Jak żartować

Spisu treści:

Jak żartować
Jak żartować

Wideo: Jak żartować

Wideo: Jak żartować
Wideo: Mistrz sucharów - Karol Strasburger uczy, jak żartować! [Kuba Wojewódzki] 2024, Listopad
Anonim

Umiejętność żartowania to cenny dar, który nie jest dany każdemu człowiekowi. Wymyślenie dobrego, dowcipnego żartu wcale nie jest tak proste, jak mogłoby się wydawać z zewnątrz. Oto typowy przykład: pisarzy i poetów jest dużo, ale humorystów literackich jest wielokrotnie mniej. W życiu każdej osoby może być taki moment, kiedy trzeba wymyślić żart, rozweselić zgromadzone towarzystwo, rozładować powstałe napięcie, rozweselić siebie i innych!

Jak żartować
Jak żartować

Instrukcje

Krok 1

Żart powinien być jasny dla wszystkich obecnych lub dla znacznej większości.

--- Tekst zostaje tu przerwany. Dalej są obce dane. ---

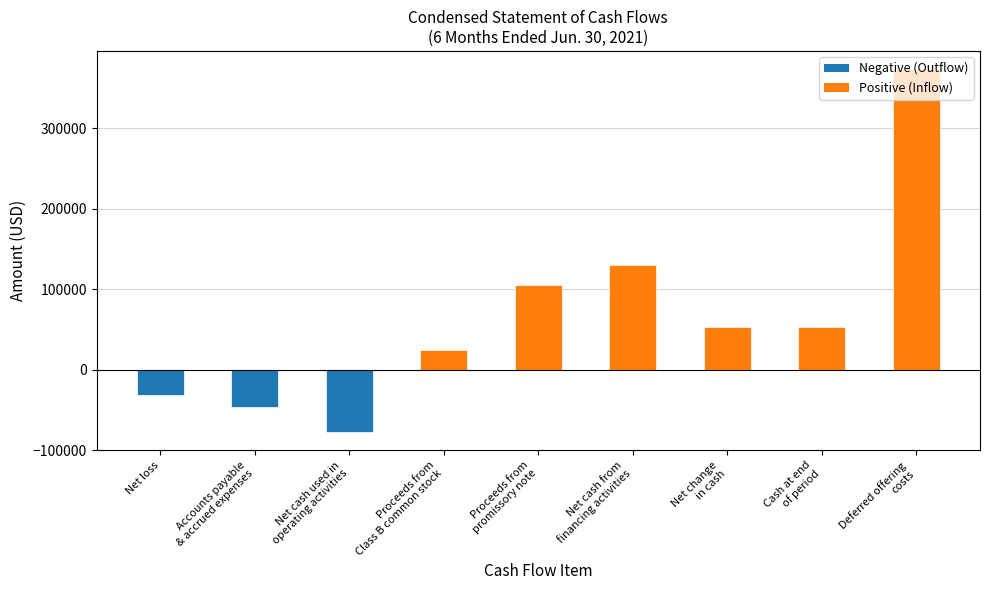

Which category has the highest value across all series?

Deferred offering
costs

Na tej podstawie wybierz odpowiedni motyw. Ludzie nie powinni, słuchając ciebie, próbować dowiedzieć się: „O czym to jest?” Rzeczywiście, w tym przypadku wyraźnie się nie będą śmiać.

Krok 2

Zwróć szczególną uwagę na poprawną prezentację. Klarowność mowy, intonacja, gesty, mimika - wszystko to odgrywa ogromną rolę. Nawet najśmieszniejszy żart nie sprawi frajdy, jeśli ktoś mówi niewyraźnie, co jakiś czas potykając się, używając słów-pasożytów: „Uh-eh…”, „Więc…”, „No…” i jak. Co więcej, z tak napiętą miną, jakby zdał trudny egzamin. Zrelaksować się!

Krok 3

Dobry żart jest trochę podobny do utalentowanego detektywa. Tam czytelnik jest spięty do ostatniej chwili, próbując zgadnąć: kto jest winowajcą? A w 99% przypadków nie odgaduje poprawnie. Podobnie z żartem: trzeba zaintrygować publiczność, wzbudzić w niej szczere zainteresowanie: jak to się skończy? Rozwiązanie powinno być nieoczekiwane, zwłaszcza po starannie długiej przerwie. Im większy efekt będzie.

Krok 4

Jeśli w trakcie dowcipu musisz coś wyjaśnić lub wyjaśnić - zrób to jak najszybciej, dyskretnie, na początku lub w środku swojej historii.

Krok 5

Zwłaszcza ludzie będą bawić żart, wymyślony wprost, bez przygotowania, namysłu, czyli improwizowanego. Oto dobry przykład: kiedyś wielki naukowiec Łomonosow usiadł, by odpocząć na ławce w parku. Przechodził znakomicie ubrany dandys, który pytał z pogardą, patrząc na skromne, miejscami nędzne ubranie Łomonosowa: „Czego, panie, uczy się zaglądać?” - "Nie, proszę pana, głupota zagląda!" - natychmiast odparł Michaił Wasiljewicz, wywołując eksplozję śmiechu u otaczających go osób. Cały Petersburg następnego dnia powtórzył: „O tak, Łomonosow!”